In Dombrowski v. Pfister (1965) 380 U.S. 479, plaintiffs sought declaratory relief and an injunction to restrain certain government officials from prosecuting or threatening to prosecute plaintiffs for alleged violations of the Louisiana Subversive Activities and Communist Control Law. Their complaint was dismissed in the district court. The United States Supreme Court reversed holding the act's language to be broad, vague and uncertain. The court noted as follows: "Because of the sensitive nature of constitutionally protected expression, we have not required that all of those subject to overbroad regulations risk prosecution to test their rights. For free expression -- of transcendent value to all society, and not merely to those exercising their rights -- might be the loser. For example, we have consistently allowed attacks on overly broad statutes with no requirement that the person making the attack demonstrate that his own conduct could not be regulated by a statute drawn with the requisite narrow specificity. We have fashioned this exception to the usual rules governing standing, see United States v.
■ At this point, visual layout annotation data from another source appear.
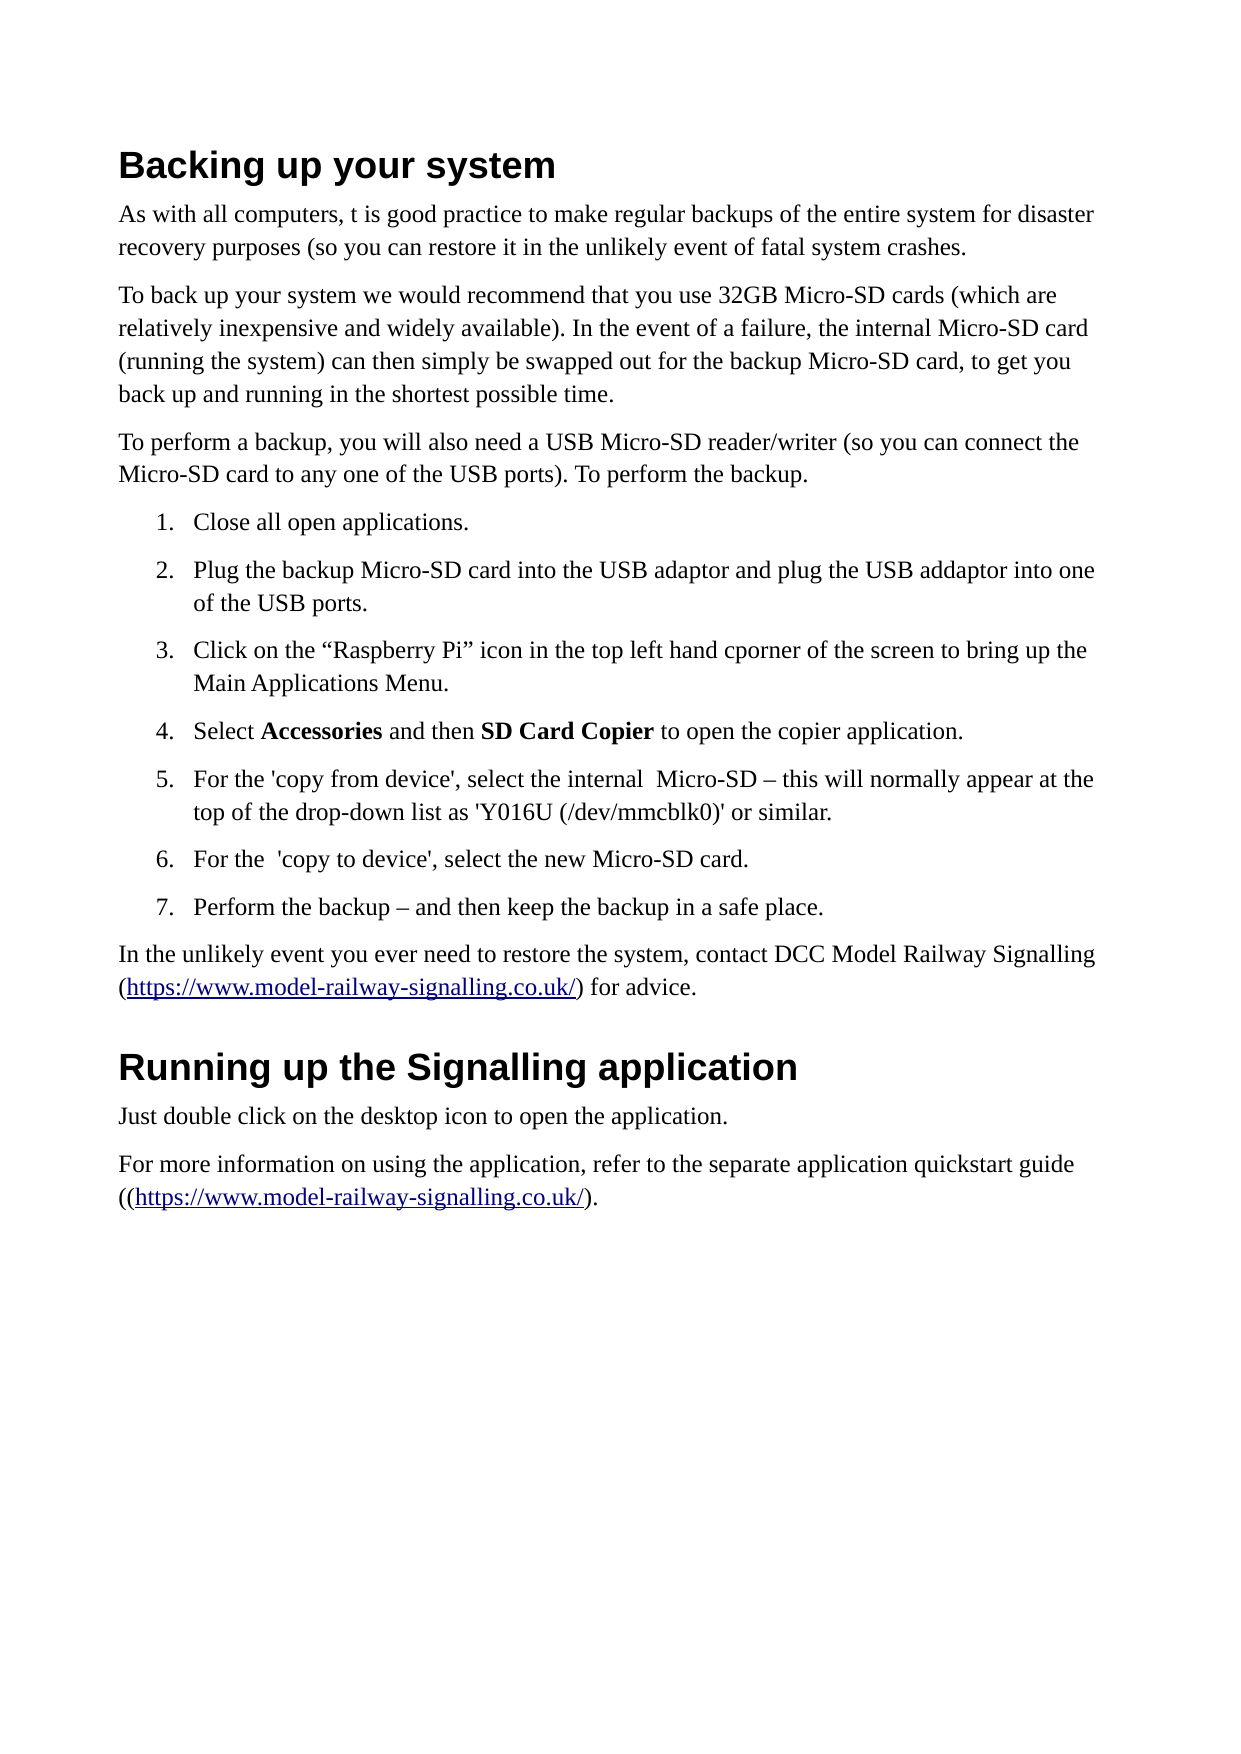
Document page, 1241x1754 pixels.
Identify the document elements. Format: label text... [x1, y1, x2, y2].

list Select Accessories and then SD Card Copier to open the copier application. [156, 716, 1122, 745]
text For more information on using the application, refer to the separate application quickstart guide ((https://www.model-railway-signalling.co.uk/). [118, 1149, 1122, 1211]
text To back up your system we would recommend that you use 32GB Micro-SD cards (which are relatively inexpensive and widely available). In the event of a failure, the internal Micro-SD card (running the system) can then simply be swapped out for the backup Micro-SD card, to get you back up and running in the shortest possible time. [118, 280, 1122, 408]
list For the 'copy from device', select the internal Micro-SD – this will normally appear at the top of the drop-down list as 'Y016U (/dev/mmcblk0)' or similar. [156, 764, 1122, 825]
list Plug the backup Micro-SD card into the USB adaptor and plug the USB addaptor into one of the USB ports. [156, 555, 1122, 617]
list Click on the “Raspberry Pi” icon in the top left hand cporner of the screen to bring up the Main Applications Menu. [156, 635, 1122, 697]
text In the unlikely event you ever need to restore the system, contact DCC Model Railway Signalling (https://www.model-railway-signalling.co.uk/) for advice. [118, 939, 1122, 1001]
list Perform the backup – and then keep the backup in a safe place. [156, 892, 1122, 921]
subtitle Backing up your system [118, 143, 1122, 187]
text Just double click on the desktop icon to open the application. [118, 1101, 1122, 1130]
subtitle Running up the Signalling application [118, 1045, 1122, 1089]
text As with all computers, t is good practice to make regular backups of the entire system for disaster recovery purposes (so you can restore it in the unlikely event of fatal system crashes. [118, 199, 1122, 261]
list Close all open applications. [156, 507, 1122, 536]
text To perform a backup, you will also need a USB Micro-SD reader/writer (so you can connect the Micro-SD card to any one of the USB ports). To perform the backup. [118, 427, 1122, 488]
list For the 'copy to device', select the new Micro-SD card. [156, 844, 1122, 873]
Raines, supra, because of the '. . . danger of tolerating, in the area of First Amendment freedoms, the existence of a penal statute susceptible of sweeping and improper application.' If the rule were otherwise, the contours of regulation would have to be hammered out case by case -- and tested only by those hardy enough to risk criminal prosecution to determine the proper scope of regulation . . . ." (Id. at pp. 486-487.)